Legion of Boom faces destiny in Super Bowl XLIX

Ray Bressette

This Sunday, the world will turn it’s attention to the NFL as the defending world champion Seattle Seahawks look to defend their crown, while the New England Patriots look to cement their legacy in football history in Super Bowl XLIX.

The Patriots are playing in their sixth Super Bowl in 15 seasons, second in four years. New England have lost their last two trips to the championship game, however, and have not won a title since the famous “spygate” scandal in 2007 when it was revealed by the league that the Patriots were caught illegally videotaping opposing teams play calling and signals during games. The Patriots are under scrutiny once again this weekend as an NFL investigation discovered that 11 of the Patriots’ 12 footballs used in their conference championship win over the Indianapolis Colts were under-inflated by two pounds per square inch, giving receivers an easier ability to catch passes.

Whether the Patriots have been playing with an inflated advantage or not, they’ve been rolling their opponents all season long, finishing with the top seed in the AFC with a 12-4 record before edging the Baltimore Ravens 35-31 in the divisional round of the playoffs and blowing out the Colts 45-7 in the conference championship to reach the Super Bowl.

According to NFL.com, quarterback Tom Brady and head coach Bill Belichick have combined for the winningest quarterback-coach combination in NFL history with a .765 win percentage.

This season, Brady led his team to the fourth highest scoring offense in the league, averaging 29.3 points per game, with tight end Rob Gronkowski hauling in 1,124 yards and seven touchdowns, and receivers Julian Edelman and Brandon LaFell each bringing in over 900 yards.

If there was a kryptonite to an offensive powerhouse, it would be the Seattle Seahawks’ league leading defense. The “Legion of Boom” defensive group has found themselves leading the NFL for the second straight season, allowing the least amount of points at 15.9 points per game.

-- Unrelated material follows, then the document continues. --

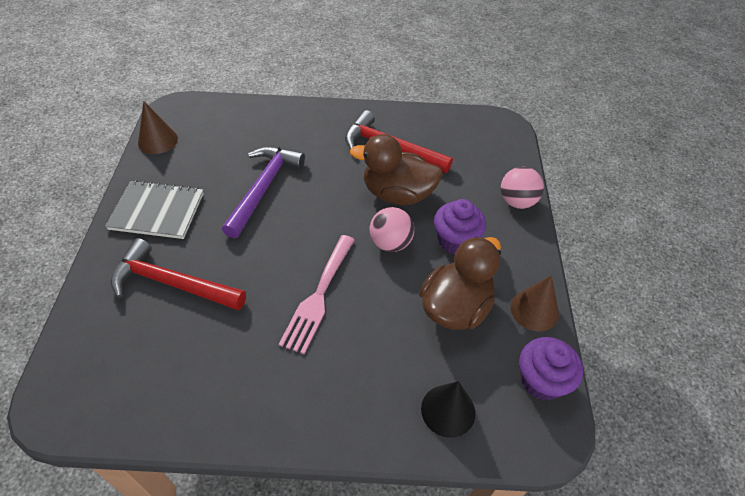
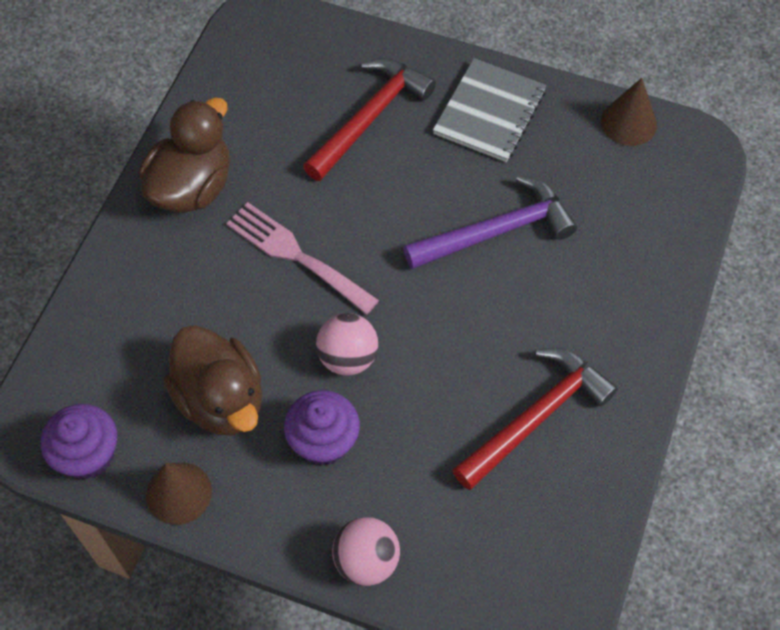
camera: 110 degrees right, 10 degrees up
(264, 188) = (497, 231): purple hammer -> purple hammer turned 60 degrees counterclockwise
(397, 194) = (434, 395): brown duck -> brown duck (192, 187)
(448, 410) = (101, 342): black cone -> none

Seattle’s defense has brought in 13 interceptions this season, four of which have come from cornerback Richard Sherman.

Defensive end Michael Bennett has racked up seven sacks.

Seattle’s offense has been no slouch this season either, ranked ninth in the NFL averaging 375.8 yards and 24.6 points per game.

Quarterback Russell Wilson earned Seattle their first Super Bowl victory in team history in his second season in the NFL last year, and running back Marshawn Lynch has been a nice commodity this season with the league’s fourth most rushing yards at 1,306.

After downing the Carolina Panthers 31-17 in the divisional round and pulling out a miracle overtime win over the Green Bay Packers, scoring 21 points in the final 5:21 to earn a 28-21 win in the conference championship, the Seahawks have the opportunity with their never-say-die attitude to become the first team to win back-to-back Super Bowls since the Patriots did so in 2003-2004.

According to VegasInsider.com, Seattle opened as a one-point favorite to win Super Bowl XLIX after the conference championships, with the line moving to New England as a one-point favorite later in the week.

With a game that is just about as close as it gets on paper, I can’t go against the legacy of Tom Brady and what he has accomplished. Brady will become the first quarterback in NFL history to start in six Super Bowls, and with a win, he can be in a three-way tie with the most Super Bowl wins at four. Brady might have lost his last two Super Bowls, but third time’s the charm for him and the Patriots at trying to bring home their fourth Vince Lombardi trophy, as I see them deflating the Seahawks defense and doing their best to quiet the controversy that has overshadowed this matchup for the ages: Patriots 34, Seahawks 21.